LCP – MERCREDI 15 JANVIER À 20 H 30 – DOCUMENTAIRE
« Je n’admets pas qu’on soit des potentiels de rentabilité pour ces grandes entreprises qui encaissent des millions, des milliards. On n’est plus des personnes humaines. Pour moi, c’est inadmissible. J’en souffre. » Denise Sestier, 97 ans, a consigné dans un cahier les dysfonctionnements de la colocation pour personnes âgées où elle a vécu plusieurs mois : une résidence gérée par la société Ages & Vie, propriété du groupe privé commercial Clariane (ex-Korian).
Mme Sestier est un témoin-clé dans l’enquête de Laurence Delleur et Nathalie Amsellem sur les bons comptes des groupes privés qui tiennent, en Europe, le marché florissant de la grande vieillesse.
DomusVi, groupe français très implanté dans la péninsule Ibérique, est accusé de mauvaises prises en charge des résidents dans ses Ehpad par de nombreuses familles, mais aussi par des salariées. Hold-up sur les vieux évoque la proximité de l’ancienne directrice espagnole de DomusVi, Josefina Fernandez, avec un dirigeant du Parti populaire (droite), qui a longtemps contribué à l’impunité du groupe.

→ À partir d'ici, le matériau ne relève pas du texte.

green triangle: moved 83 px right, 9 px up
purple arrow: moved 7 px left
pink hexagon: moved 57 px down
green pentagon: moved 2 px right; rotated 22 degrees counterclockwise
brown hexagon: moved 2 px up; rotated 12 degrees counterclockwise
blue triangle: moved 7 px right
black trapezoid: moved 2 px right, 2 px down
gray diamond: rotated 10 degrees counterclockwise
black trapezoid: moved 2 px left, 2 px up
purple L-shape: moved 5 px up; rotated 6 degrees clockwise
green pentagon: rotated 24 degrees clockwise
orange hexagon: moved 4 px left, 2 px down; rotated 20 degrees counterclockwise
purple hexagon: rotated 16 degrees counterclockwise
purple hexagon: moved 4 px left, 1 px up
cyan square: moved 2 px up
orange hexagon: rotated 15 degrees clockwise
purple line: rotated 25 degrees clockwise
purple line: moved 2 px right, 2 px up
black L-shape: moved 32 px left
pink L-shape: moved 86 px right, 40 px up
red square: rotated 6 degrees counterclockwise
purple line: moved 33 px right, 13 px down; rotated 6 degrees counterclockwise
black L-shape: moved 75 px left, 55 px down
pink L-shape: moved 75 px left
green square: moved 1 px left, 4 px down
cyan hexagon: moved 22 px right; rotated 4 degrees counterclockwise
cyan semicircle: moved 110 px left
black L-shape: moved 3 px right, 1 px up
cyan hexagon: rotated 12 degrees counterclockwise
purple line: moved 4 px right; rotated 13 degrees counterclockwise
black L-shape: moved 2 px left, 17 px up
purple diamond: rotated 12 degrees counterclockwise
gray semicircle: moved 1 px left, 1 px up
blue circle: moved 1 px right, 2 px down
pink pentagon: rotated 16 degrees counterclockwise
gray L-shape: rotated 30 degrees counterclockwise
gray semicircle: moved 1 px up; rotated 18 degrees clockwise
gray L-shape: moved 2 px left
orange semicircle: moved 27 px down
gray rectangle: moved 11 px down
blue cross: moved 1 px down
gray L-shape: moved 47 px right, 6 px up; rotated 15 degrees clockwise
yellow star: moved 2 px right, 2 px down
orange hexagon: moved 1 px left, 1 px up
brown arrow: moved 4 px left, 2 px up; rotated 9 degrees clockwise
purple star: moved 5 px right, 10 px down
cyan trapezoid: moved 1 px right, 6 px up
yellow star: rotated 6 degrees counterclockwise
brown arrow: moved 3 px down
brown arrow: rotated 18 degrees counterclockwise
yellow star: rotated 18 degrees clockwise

Rythmes de travail effrénés
Au Royaume-Uni, des fonds d’investissement ou de capital-risque sont à la tête de groupes d’Ehpad qui exigent une forte rentabilité. Le groupe Four Seasons Health Care a changé quatre fois de propriétaire, avant d’être placé sous administration judiciaire en 2019.
En Allemagne, où le secteur de l’aide à domicile est très développé, les entreprises privées emploient entre 300 000 et 600 000 aides à domicile, des femmes aux horaires flexibles, souvent étrangères, moins bien payées que le personnel allemand, avec des rythmes de travail effrénés, en général peu compatibles avec une bonne qualité des soins.
Entre ces trois pays, un point commun : la puissance publique a délégué aux acteurs privés la prise en charge des très âgés. « On les a encouragés à entrer dans ce secteur. Et, aujourd’hui, on leur reproche de financer leurs actionnaires, mais c’est leur travail. C’est leur raison d’être », remarque l’économiste Ilona Delouette.
L’enquête fait l’impasse sur les manquements des maisons de retraite publiques. Mais elle alerte, de façon percutante, sur les dangers d’une Europe livrée aux « profiteurs de vieillesse ».
Les enjeux budgétaires ne sont pas seuls en cause. Le regard négatif de la société sur le grand âge encourage les gouvernants à ne pas leur accorder l’attention qu’ils requièrent. En Europe, le Danemark fait figure de contre-modèle. L’Etat et les communes y financent massivement les aides aux seniors, incités à vivre chez eux. Mais le modèle danois est critiqué dans le pays, car il coûte cher aux contribuables.
Hold-up sur les vieux, documentaire de Laurence Delleur et Nathalie Amsellem (Fr., 2024, 52 min).